- _What this task involves_:
Express every line of the records below as a JSON list of strings, one string per line, omitting any blank lines.

[Begin Supplied data]

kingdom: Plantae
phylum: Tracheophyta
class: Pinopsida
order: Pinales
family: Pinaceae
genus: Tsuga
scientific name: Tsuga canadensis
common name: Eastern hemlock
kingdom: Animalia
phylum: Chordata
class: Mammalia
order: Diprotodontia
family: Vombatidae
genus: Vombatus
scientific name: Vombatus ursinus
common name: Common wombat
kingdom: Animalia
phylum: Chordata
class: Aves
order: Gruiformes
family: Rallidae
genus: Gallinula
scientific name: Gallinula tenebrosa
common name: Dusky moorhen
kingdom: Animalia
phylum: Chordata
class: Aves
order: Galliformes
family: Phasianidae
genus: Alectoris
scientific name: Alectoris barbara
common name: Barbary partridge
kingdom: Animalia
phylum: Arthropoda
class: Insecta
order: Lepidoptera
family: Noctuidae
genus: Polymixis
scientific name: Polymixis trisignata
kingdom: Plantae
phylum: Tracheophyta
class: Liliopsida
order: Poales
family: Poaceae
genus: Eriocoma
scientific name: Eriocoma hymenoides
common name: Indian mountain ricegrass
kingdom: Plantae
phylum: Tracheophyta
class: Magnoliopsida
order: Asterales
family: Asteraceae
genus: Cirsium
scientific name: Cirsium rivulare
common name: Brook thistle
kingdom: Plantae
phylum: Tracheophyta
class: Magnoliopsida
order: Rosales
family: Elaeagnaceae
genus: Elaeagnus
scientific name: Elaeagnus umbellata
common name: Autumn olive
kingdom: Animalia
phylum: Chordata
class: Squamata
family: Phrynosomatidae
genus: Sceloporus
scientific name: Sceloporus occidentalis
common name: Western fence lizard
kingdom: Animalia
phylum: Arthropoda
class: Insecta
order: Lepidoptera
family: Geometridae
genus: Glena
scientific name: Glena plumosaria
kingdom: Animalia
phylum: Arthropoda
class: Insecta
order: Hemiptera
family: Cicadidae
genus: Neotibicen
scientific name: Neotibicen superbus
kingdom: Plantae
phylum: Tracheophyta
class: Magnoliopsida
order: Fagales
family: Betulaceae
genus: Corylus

[End Supplied data]

- _Task response_:
[
  "kingdom: Plantae",
  "phylum: Tracheophyta",
  "class: Pinopsida",
  "order: Pinales",
  "family: Pinaceae",
  "genus: Tsuga",
  "scientific name: Tsuga canadensis",
  "common name: Eastern hemlock",
  "kingdom: Animalia",
  "phylum: Chordata",
  "class: Mammalia",
  "order: Diprotodontia",
  "family: Vombatidae",
  "genus: Vombatus",
  "scientific name: Vombatus ursinus",
  "common name: Common wombat",
  "kingdom: Animalia",
  "phylum: Chordata",
  "class: Aves",
  "order: Gruiformes",
  "family: Rallidae",
  "genus: Gallinula",
  "scientific name: Gallinula tenebrosa",
  "common name: Dusky moorhen",
  "kingdom: Animalia",
  "phylum: Chordata",
  "class: Aves",
  "order: Galliformes",
  "family: Phasianidae",
  "genus: Alectoris",
  "scientific name: Alectoris barbara",
  "common name: Barbary partridge",
  "kingdom: Animalia",
  "phylum: Arthropoda",
  "class: Insecta",
  "order: Lepidoptera",
  "family: Noctuidae",
  "genus: Polymixis",
  "scientific name: Polymixis trisignata",
  "kingdom: Plantae",
  "phylum: Tracheophyta",
  "class: Liliopsida",
  "order: Poales",
  "family: Poaceae",
  "genus: Eriocoma",
  "scientific name: Eriocoma hymenoides",
  "common name: Indian mountain ricegrass",
  "kingdom: Plantae",
  "phylum: Tracheophyta",
  "class: Magnoliopsida",
  "order: Asterales",
  "family: Asteraceae",
  "genus: Cirsium",
  "scientific name: Cirsium rivulare",
  "common name: Brook thistle",
  "kingdom: Plantae",
  "phylum: Tracheophyta",
  "class: Magnoliopsida",
  "order: Rosales",
  "family: Elaeagnaceae",
  "genus: Elaeagnus",
  "scientific name: Elaeagnus umbellata",
  "common name: Autumn olive",
  "kingdom: Animalia",
  "phylum: Chordata",
  "class: Squamata",
  "family: Phrynosomatidae",
  "genus: Sceloporus",
  "scientific name: Sceloporus occidentalis",
  "common name: Western fence lizard",
  "kingdom: Animalia",
  "phylum: Arthropoda",
  "class: Insecta",
  "order: Lepidoptera",
  "family: Geometridae",
  "genus: Glena",
  "scientific name: Glena plumosaria",
  "kingdom: Animalia",
  "phylum: Arthropoda",
  "class: Insecta",
  "order: Hemiptera",
  "family: Cicadidae",
  "genus: Neotibicen",
  "scientific name: Neotibicen superbus",
  "kingdom: Plantae",
  "phylum: Tracheophyta",
  "class: Magnoliopsida",
  "order: Fagales",
  "family: Betulaceae",
  "genus: Corylus"
]